Borgia
barbus, trapus, les yeux féroces, chantant des chansons de mort, en entrechoquant leurs courtes lances et leurs glaives à deux tranchants.
Puis venaient les canons et les bombardes que traînaient des mules incessamment fouettées par d’agiles Calabrais. Le long des pièces d’artillerie marchaient en bon ordre les servants – des Allemands aux statures gigantesques, aux larges barbes en éventail.
Immédiatement après, venaient les hallebardiers, sortes de Titans que César avait recrutés dans les Flandres. Ces hommes allaient gravement, insoucieux des proches batailles, sachant à peine pour qui ils se battaient. Ils étaient suivis par le régiment des arquebusiers romains, soldats massifs.
Alors s’avançait le régiment des Suisses, lourds et indifférents chantant un ranz d’une voix monotone. Au milieu d’eux, César à cheval. Puis d’autres régiments encore ; enfin, la cavalerie toute luisante d’acier.
Des caissons, des chariots chargés de tentes et de provisions fermaient la marche, escortés par des escadrons de cavalerie légère – des Romains encore, montés sur de petits chevaux, n’ayant pour toute arme qu’un estramaçon, et pour défense un léger bouclier.
César était sombre. Une flamme brillait dans son regard. Ses narines, largement, aspiraient les âcres senteurs que dégageait cette foule en marche. Il se retrouvait dans son élément.
Mais, malgré la physique allégresse de marcher à la bataille, malgré l’orgueil qui lui venait par bouffées lorsque, du haut de quelque sommet, il embrassait d’un coup d’œil le rude spectacle de son armée, malgré la certitude inébranlable dans son esprit d’une victoire qui allait le faire roi, César était sombre.
Deux noms revenaient sans cesse à son esprit : Ragastens et Primevère.
Derrière lui, ses courtisans ordinaires causaient joyeusement de la campagne qui s’ouvrait. César entendait leurs propos, et, parfois, les approuvait d’un mot bref. Toujours l’entretien revenait sur le pillage qui, déjà, se réglait méthodiquement.
Parfois aussi, César rejoignait Lucrèce. Celle-ci commodément installée dans une vaste berline, entourée d’une garde particulière, passait le temps à lire ou à rêver.
Près de la portière de la berline, cheminait le moine Garconio, encore pâle de sa blessure, et Lucrèce s’entretenait souvent avec lui, de façon que personne ne les entendît. L’entretien de Lucrèce et du moine s’arrêtait net toutes les fois que César s’approchait de sa sœur.
L’armée s’avança ainsi par étapes régulières. Un soir, après plusieurs jours de marche lente, elle s’arrêta dans une vaste plaine et dressa ses tentes en bon ordre, puis creusa aussitôt des fossés autour du camp. Au bout de la plaine s’ouvraient, parmi les rochers, les défilés qui conduisaient à Monteforte.

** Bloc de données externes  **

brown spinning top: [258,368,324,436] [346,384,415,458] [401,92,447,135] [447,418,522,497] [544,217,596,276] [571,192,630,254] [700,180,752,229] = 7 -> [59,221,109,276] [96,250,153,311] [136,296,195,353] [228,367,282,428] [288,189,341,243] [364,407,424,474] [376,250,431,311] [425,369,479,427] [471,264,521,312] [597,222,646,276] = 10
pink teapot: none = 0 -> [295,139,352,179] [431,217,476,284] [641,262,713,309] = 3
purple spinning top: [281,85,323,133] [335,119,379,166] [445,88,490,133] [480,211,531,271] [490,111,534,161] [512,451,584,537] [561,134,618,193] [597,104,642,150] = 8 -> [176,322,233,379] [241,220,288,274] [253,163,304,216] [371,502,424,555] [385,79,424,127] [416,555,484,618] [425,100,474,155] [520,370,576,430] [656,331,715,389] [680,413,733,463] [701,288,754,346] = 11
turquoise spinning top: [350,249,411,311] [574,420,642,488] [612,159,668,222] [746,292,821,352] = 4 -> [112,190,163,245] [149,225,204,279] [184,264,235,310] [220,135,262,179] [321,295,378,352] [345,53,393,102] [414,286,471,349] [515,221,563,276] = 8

Le lendemain soir, César voulut aller voir sa sœur et se rendit dans la tente magnifique qu’elle s’était fait installer. Mais Lucrèce n’était pas dans sa tente. Elle ne reparut pas de la nuit. Le lendemain, César dut se rendre à l’évidence : Lucrèce avait disparu.
– Elle aura pris peur et aura voulu s’en retourner à Tivoli, pensa-t-il.

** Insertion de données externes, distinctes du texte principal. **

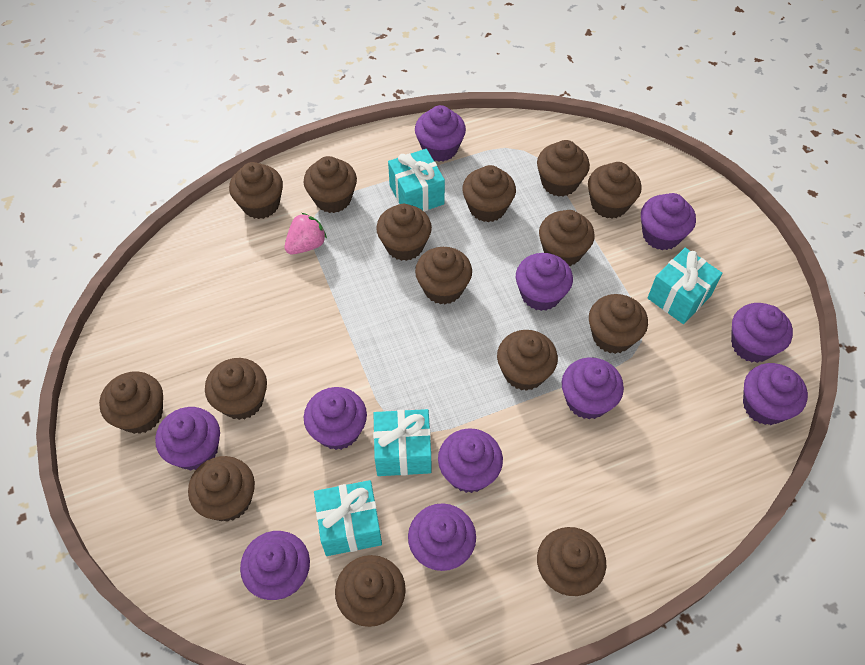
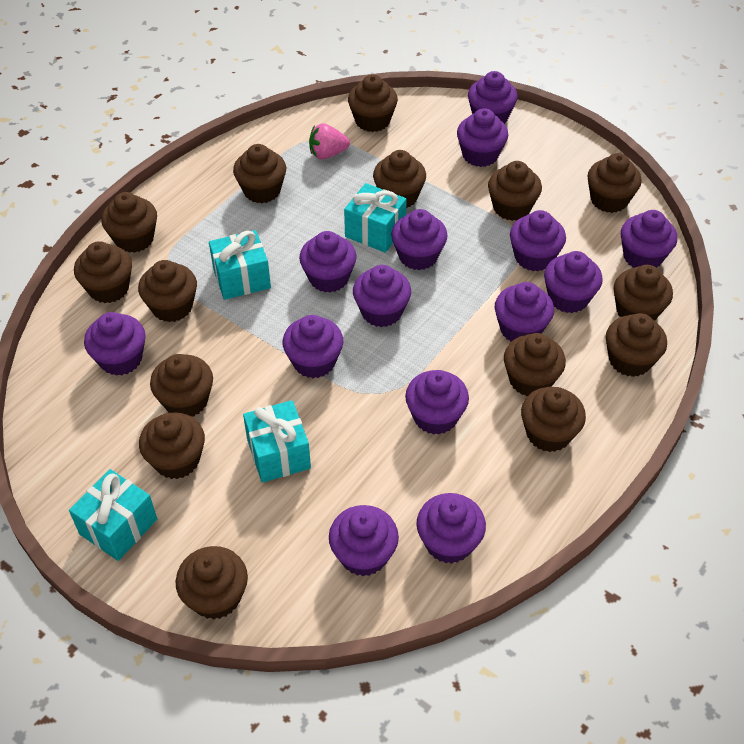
purple cupcake: [155,407,220,471] [240,531,310,600] [304,387,367,450] [408,503,476,571] [415,105,466,162] [438,428,503,493] [516,253,573,311] [562,357,624,420] [641,193,696,250] [731,303,793,363] [743,363,808,425] = 11 -> [84,312,146,376] [282,315,343,378] [299,231,357,292] [329,505,399,576] [353,265,411,327] [391,209,448,270] [405,370,469,435] [416,493,486,564] [457,108,508,167] [468,71,518,124] [495,282,554,342] [510,210,566,271] [544,251,603,313] [621,210,677,268] = 14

Et il fit demander dom Garconio pour l’interroger. Mais on chercha inutilement le moine, également disparu.
XLVII – LE DUEL
Ragastens, en allant au rendez-vous de Jean Malatesta, était réellement désespéré, tout prêt à se laisser tuer par son adversaire, résolu d’en finir d’un coup avec une vie qui lui paraissait insipide du moment que Primevère lui échappait. Mais Ragastens avait compté sans le bon et puissant instinct de vivre, sans son tempérament spécial, qui lui faisait à la rigueur accepter et même souhaiter la mort, mais à qui la pensée de mourir dans une défaite était insupportable.
Donc, au moment où il se mit en garde, il offrit pour ainsi dire sa poitrine à l’adversaire. Mais, dès le premier coup sérieux qui lui fut porté, il para.

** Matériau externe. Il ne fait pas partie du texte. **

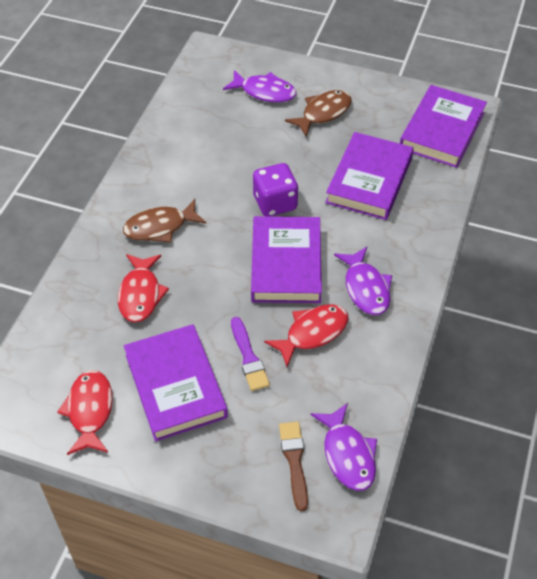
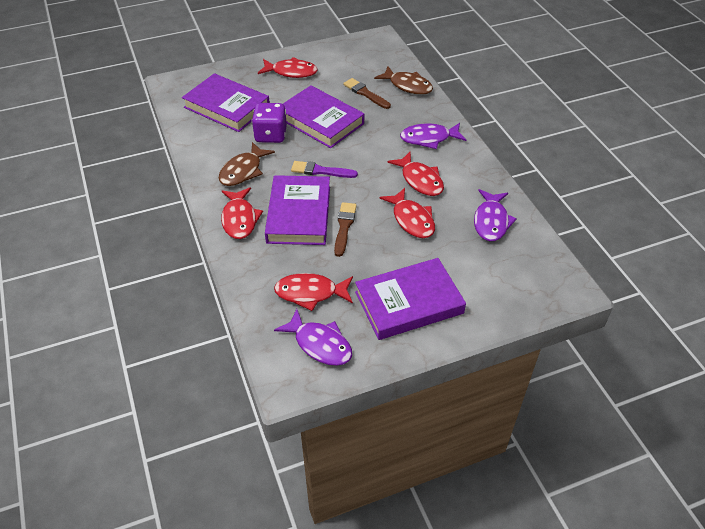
brown brush: [279,422,308,511] = 1 -> [334,202,357,257] [343,78,391,109] = 2
red fish: [57,370,113,455] [118,254,169,322] [264,304,348,367] = 3 -> [221,187,263,239] [258,57,318,78] [274,273,353,311] [379,188,435,238] [387,152,444,196] = 5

Ce ne fut pas seulement l’instinct de vivre, mais la curiosité intéressée du manieur d’épée. Malatesta était un adversaire digne de lui. Il jouait un jeu terrible. Et Ragastens, qui se fût peut-être laissé tuer par un maladroit, sentit se réveiller toute son ardeur dès l’instant où il vit qu’il risquait la mort.
Il s’intéressa à ce duel et se passionna pour l’escrime de son adversaire. Cela le sauva.